Task to carry out
Reproduce the lines below exactly, from the one containing "roll_deg: +3.9" through the one containing "cx_px: -344", both included. Leave out any pictures.

Records for this exercise
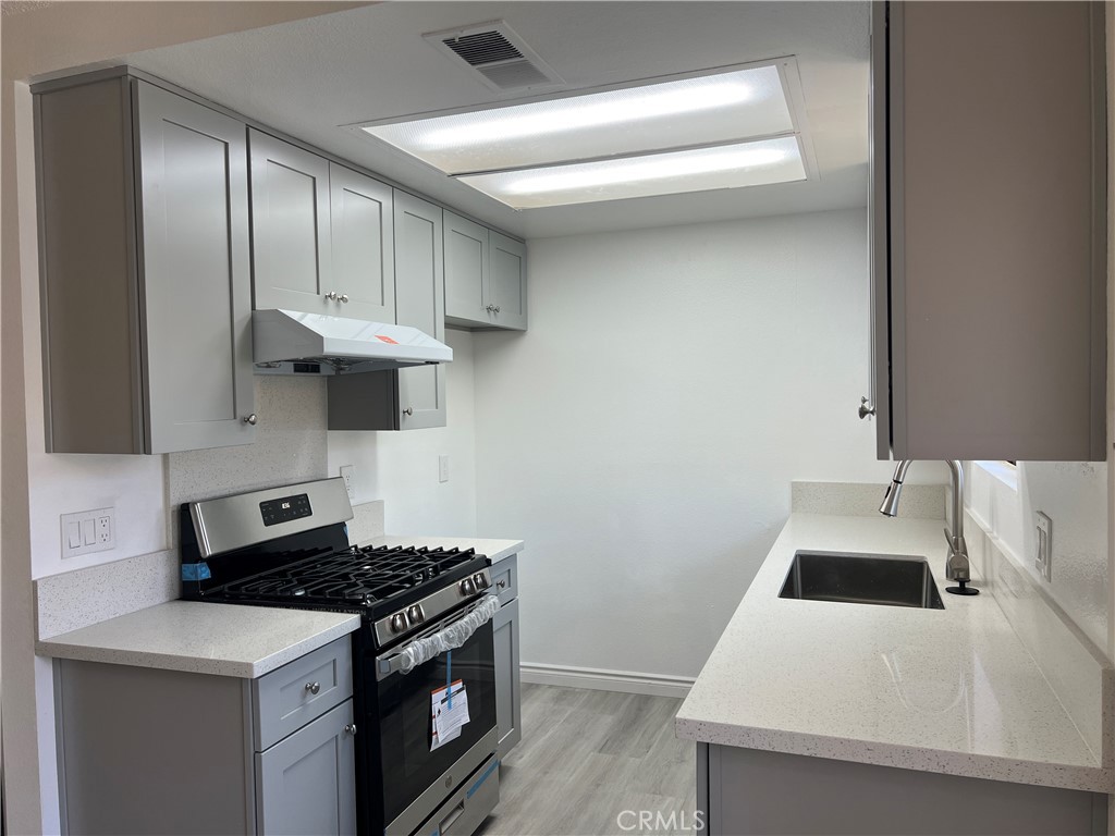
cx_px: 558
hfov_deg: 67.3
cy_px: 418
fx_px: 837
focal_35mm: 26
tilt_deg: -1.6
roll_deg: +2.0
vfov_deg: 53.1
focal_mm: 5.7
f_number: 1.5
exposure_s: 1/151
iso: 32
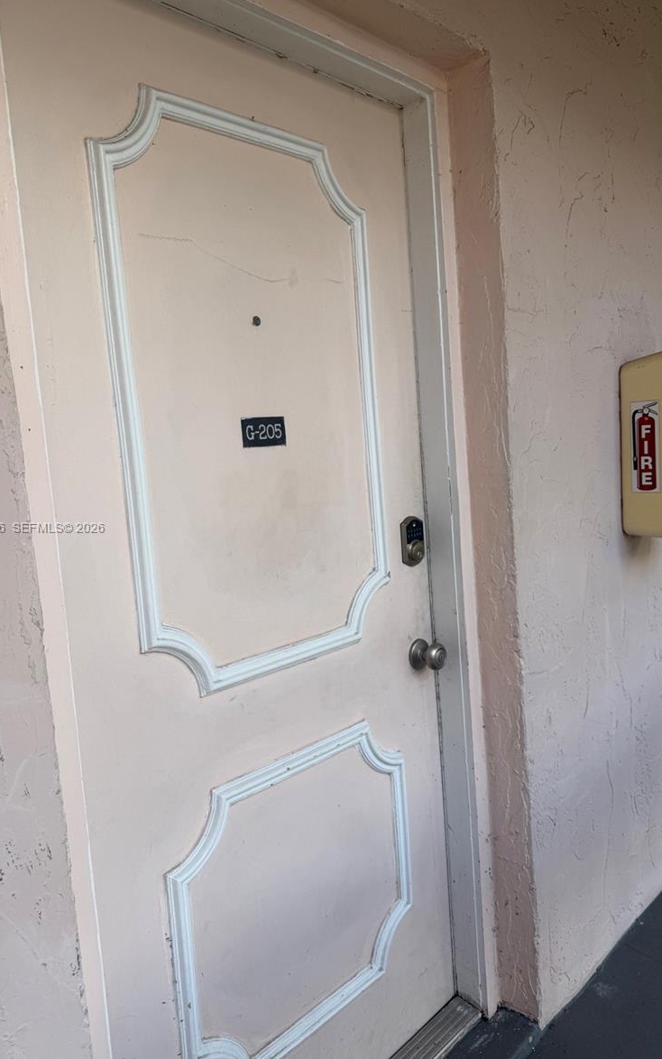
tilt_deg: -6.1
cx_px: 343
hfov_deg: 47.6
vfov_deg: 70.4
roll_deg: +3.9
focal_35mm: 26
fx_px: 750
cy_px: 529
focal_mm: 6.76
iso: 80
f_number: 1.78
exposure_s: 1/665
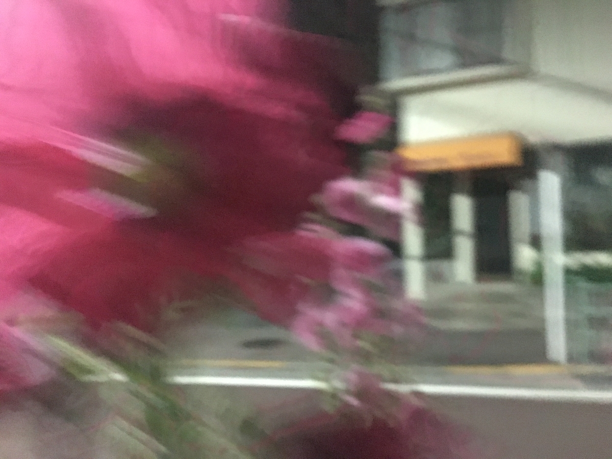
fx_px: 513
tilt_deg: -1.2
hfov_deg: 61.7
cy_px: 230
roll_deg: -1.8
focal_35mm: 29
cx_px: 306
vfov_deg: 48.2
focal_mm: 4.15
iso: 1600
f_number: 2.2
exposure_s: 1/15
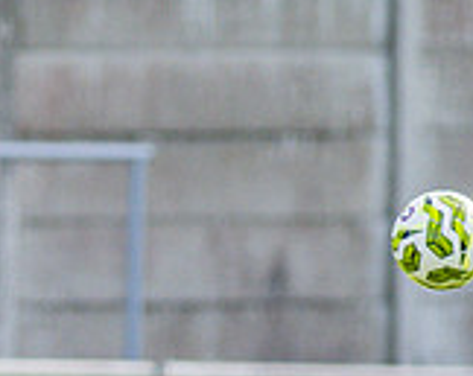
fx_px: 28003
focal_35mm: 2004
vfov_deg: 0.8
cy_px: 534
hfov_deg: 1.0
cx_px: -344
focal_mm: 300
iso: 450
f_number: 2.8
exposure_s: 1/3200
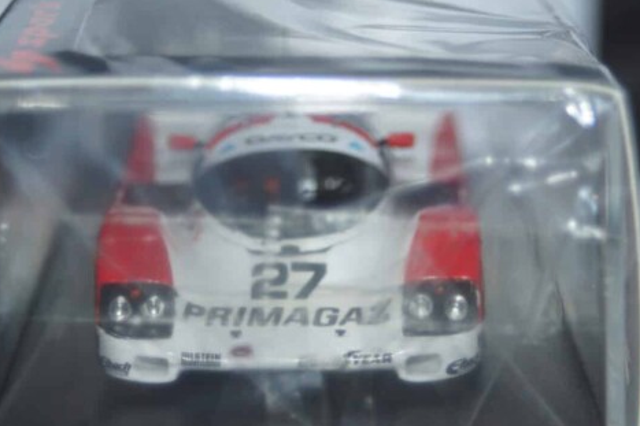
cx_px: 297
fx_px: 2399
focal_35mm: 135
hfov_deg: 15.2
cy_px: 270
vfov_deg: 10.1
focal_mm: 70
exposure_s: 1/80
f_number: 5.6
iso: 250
==
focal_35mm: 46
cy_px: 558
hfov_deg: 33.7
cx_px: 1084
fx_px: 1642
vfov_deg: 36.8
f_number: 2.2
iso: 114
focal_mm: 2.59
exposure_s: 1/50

Answer below
roll_deg: +3.9
focal_35mm: 26
fx_px: 750
cy_px: 529
focal_mm: 6.76
iso: 80
f_number: 1.78
exposure_s: 1/665
fx_px: 513
tilt_deg: -1.2
hfov_deg: 61.7
cy_px: 230
roll_deg: -1.8
focal_35mm: 29
cx_px: 306
vfov_deg: 48.2
focal_mm: 4.15
iso: 1600
f_number: 2.2
exposure_s: 1/15
fx_px: 28003
focal_35mm: 2004
vfov_deg: 0.8
cy_px: 534
hfov_deg: 1.0
cx_px: -344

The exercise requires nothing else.